Although the improved ReliefFk_RFw model can effectively trace the origin of MRC, there are still some limitations in experimental studies. (1) Due to the lack of conventional tissue sample data of osteosarcoma in the TCGA database, there are only 6 cancerType values predicted by the model (KIRC, KIRP, LUAD, LUSC, LIHC, PAAD). (2) The study was limited to the organ-specific origin of MRC and did not consider the aggregation of origin outside the organ.
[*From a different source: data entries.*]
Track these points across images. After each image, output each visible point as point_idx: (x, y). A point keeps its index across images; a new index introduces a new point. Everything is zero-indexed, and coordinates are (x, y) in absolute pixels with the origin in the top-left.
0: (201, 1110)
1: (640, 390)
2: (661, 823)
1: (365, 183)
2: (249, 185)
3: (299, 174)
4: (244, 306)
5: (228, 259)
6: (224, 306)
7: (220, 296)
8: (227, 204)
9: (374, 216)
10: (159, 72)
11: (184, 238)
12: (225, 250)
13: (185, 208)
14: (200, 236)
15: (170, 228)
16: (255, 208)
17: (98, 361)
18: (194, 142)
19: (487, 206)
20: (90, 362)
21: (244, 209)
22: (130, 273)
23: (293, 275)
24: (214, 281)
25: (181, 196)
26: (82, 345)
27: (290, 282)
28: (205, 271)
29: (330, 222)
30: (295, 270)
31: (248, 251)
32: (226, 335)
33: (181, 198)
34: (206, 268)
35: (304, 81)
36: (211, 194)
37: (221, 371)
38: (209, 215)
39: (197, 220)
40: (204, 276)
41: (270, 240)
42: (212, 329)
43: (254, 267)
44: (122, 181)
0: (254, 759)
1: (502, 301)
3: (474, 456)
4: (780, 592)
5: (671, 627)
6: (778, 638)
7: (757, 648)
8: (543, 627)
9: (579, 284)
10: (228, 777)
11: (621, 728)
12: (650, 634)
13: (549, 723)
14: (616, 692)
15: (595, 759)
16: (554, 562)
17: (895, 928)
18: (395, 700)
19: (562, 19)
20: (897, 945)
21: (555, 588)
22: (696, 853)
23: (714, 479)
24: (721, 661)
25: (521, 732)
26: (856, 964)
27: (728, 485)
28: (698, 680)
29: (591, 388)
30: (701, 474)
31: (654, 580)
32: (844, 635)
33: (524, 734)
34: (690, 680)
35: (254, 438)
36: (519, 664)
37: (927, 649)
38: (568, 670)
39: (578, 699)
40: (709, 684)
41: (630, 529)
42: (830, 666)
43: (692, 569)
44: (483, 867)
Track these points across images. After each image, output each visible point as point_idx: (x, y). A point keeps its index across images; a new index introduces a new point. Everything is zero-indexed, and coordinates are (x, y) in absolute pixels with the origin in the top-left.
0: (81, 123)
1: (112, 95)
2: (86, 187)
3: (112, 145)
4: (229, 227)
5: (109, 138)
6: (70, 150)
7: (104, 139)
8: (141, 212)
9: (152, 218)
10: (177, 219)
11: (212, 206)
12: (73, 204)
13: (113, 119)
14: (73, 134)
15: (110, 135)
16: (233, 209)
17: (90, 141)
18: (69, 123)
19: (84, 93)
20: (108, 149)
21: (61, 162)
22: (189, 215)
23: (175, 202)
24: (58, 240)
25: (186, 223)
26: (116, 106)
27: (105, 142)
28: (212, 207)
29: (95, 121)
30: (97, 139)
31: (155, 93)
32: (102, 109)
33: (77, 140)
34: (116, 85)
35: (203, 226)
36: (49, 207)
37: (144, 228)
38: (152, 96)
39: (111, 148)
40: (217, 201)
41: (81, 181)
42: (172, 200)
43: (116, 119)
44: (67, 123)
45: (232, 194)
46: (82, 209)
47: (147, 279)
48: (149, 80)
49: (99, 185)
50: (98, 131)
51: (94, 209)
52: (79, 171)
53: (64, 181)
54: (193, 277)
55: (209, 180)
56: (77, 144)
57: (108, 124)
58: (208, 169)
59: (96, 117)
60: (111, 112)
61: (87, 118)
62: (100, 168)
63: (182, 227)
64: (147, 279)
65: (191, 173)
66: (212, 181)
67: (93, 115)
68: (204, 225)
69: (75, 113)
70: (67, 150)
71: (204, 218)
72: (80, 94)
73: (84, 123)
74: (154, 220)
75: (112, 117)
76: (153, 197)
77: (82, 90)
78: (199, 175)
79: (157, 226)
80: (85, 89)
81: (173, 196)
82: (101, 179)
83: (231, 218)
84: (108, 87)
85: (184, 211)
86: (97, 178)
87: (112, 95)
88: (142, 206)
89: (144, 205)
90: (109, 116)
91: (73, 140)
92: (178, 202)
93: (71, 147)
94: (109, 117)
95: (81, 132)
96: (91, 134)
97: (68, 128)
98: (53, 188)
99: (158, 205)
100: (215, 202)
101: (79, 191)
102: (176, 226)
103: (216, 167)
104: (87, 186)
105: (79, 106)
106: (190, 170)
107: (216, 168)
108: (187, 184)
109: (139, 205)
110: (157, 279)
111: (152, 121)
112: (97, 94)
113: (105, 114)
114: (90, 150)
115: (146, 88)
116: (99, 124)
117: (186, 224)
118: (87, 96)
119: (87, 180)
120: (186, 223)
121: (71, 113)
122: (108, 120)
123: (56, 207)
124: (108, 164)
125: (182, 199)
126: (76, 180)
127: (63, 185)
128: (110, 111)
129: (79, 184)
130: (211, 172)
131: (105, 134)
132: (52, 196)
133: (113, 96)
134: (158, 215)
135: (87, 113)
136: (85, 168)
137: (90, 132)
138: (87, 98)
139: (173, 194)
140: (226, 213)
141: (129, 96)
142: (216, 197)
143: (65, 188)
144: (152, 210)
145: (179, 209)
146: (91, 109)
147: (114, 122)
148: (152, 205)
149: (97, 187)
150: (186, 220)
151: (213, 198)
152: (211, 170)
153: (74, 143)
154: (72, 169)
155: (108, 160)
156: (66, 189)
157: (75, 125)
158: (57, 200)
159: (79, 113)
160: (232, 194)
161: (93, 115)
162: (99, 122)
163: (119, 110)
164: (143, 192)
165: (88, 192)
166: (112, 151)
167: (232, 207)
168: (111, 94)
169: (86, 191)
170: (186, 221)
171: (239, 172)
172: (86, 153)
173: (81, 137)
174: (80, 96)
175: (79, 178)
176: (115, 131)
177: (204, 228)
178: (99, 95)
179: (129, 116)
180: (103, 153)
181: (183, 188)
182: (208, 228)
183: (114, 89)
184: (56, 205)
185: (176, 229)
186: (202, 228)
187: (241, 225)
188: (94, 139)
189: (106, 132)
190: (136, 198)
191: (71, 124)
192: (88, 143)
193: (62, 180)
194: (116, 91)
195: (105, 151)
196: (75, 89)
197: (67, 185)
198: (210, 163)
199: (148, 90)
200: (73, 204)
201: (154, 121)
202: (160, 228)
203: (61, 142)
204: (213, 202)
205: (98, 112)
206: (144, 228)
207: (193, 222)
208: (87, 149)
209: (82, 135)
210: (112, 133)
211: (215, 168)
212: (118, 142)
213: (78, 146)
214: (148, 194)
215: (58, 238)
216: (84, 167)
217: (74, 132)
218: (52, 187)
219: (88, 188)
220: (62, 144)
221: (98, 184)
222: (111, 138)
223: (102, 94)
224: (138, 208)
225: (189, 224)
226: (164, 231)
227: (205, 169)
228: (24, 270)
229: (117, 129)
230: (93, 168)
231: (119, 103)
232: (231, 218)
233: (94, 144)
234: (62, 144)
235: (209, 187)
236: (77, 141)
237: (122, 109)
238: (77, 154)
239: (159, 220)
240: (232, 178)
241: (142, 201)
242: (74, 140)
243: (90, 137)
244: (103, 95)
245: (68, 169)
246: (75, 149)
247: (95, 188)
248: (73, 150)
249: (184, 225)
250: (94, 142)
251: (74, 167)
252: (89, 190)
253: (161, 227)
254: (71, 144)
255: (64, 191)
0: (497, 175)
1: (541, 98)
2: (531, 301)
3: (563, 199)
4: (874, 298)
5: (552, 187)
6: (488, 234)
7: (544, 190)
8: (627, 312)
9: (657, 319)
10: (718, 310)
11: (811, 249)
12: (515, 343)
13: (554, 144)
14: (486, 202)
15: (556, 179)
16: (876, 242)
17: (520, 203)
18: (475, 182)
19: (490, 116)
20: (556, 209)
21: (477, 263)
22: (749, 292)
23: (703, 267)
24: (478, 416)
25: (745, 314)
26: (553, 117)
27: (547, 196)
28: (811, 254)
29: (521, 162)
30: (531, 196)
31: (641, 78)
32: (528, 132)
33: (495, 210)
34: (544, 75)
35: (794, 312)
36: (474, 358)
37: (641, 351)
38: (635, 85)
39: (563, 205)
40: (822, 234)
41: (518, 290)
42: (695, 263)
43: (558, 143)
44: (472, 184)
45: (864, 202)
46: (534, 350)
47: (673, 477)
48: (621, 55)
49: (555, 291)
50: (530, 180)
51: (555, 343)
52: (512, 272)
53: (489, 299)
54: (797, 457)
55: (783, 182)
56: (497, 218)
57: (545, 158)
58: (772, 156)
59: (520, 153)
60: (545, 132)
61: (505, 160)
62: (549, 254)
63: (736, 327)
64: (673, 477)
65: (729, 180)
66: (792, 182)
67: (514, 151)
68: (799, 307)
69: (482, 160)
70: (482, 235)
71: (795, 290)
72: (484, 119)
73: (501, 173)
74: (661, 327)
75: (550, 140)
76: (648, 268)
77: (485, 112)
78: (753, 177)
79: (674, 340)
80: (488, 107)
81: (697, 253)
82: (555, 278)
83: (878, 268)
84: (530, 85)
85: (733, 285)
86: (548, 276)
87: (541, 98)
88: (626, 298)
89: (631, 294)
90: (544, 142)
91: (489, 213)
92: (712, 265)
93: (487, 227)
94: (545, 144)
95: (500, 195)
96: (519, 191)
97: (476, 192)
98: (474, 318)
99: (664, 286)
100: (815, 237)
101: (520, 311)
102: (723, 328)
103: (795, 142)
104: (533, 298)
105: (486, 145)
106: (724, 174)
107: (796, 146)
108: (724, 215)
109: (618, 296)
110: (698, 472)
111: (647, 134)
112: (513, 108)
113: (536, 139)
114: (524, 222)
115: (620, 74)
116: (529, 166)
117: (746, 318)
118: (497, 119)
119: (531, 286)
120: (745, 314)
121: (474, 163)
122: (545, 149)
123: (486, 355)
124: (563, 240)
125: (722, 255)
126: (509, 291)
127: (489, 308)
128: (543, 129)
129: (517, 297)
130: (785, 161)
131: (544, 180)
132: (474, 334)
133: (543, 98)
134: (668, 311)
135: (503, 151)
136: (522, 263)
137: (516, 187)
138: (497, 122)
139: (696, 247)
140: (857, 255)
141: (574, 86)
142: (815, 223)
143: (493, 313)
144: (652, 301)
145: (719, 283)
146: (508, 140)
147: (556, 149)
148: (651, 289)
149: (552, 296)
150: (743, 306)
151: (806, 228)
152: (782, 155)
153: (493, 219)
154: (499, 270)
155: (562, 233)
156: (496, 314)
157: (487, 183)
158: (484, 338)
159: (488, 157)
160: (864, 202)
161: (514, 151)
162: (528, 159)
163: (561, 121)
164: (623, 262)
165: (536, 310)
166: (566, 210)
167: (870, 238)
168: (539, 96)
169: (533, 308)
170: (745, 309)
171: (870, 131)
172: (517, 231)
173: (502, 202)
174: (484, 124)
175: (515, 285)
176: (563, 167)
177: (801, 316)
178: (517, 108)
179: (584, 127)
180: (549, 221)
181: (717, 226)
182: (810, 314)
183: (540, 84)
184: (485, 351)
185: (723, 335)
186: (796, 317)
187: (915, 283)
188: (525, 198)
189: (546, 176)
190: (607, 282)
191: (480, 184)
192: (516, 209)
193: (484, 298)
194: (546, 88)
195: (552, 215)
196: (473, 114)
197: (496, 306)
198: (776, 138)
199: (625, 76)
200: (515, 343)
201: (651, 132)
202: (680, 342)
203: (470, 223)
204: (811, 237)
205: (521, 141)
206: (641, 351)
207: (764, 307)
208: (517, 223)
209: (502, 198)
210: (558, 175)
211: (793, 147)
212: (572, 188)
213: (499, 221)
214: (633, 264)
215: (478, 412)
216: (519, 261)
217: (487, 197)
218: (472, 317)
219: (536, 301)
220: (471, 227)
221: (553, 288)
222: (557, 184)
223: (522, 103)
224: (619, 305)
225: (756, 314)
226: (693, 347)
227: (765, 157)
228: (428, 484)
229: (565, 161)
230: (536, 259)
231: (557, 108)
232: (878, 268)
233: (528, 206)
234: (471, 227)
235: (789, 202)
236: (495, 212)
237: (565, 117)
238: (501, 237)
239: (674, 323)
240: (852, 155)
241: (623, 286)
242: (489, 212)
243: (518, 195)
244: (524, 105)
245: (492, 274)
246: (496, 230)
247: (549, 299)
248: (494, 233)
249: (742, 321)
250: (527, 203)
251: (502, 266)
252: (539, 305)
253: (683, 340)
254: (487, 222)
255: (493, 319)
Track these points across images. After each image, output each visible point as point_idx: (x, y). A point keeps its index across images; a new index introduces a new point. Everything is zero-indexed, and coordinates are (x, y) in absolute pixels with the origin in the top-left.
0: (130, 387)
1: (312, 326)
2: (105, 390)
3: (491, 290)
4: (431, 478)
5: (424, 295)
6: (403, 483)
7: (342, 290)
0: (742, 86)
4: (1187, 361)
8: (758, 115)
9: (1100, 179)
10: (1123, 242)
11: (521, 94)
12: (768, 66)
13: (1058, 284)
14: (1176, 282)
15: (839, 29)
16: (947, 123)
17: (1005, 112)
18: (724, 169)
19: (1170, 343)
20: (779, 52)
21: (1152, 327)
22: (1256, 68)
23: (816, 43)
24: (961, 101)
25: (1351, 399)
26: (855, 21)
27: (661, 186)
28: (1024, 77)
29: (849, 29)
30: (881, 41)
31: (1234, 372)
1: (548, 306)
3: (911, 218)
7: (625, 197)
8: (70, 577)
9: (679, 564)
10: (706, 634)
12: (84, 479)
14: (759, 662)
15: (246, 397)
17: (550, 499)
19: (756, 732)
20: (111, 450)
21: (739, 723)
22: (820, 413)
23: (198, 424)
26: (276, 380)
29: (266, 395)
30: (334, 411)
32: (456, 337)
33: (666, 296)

For example, a study of unsupervised analysis of TCGA multi-genomic data suggested that primary malignant tissue may aggregate outside the organ of origin, or between unrelated organs, or as a heterogeneous tissue independent of existing medical tumour types [36].(3) In addition, only internal cross-validation was used in this study. Although the repeatability of the ReliefFk_RFw model was verified, the portability and generalization of ReliefFk_RFw need to be verified. Future research will adopt internal and external verification methods. On the basis of ensuring model stability (internal verification), external verification such as spatial verification, time period verification and domain verification will be carried out.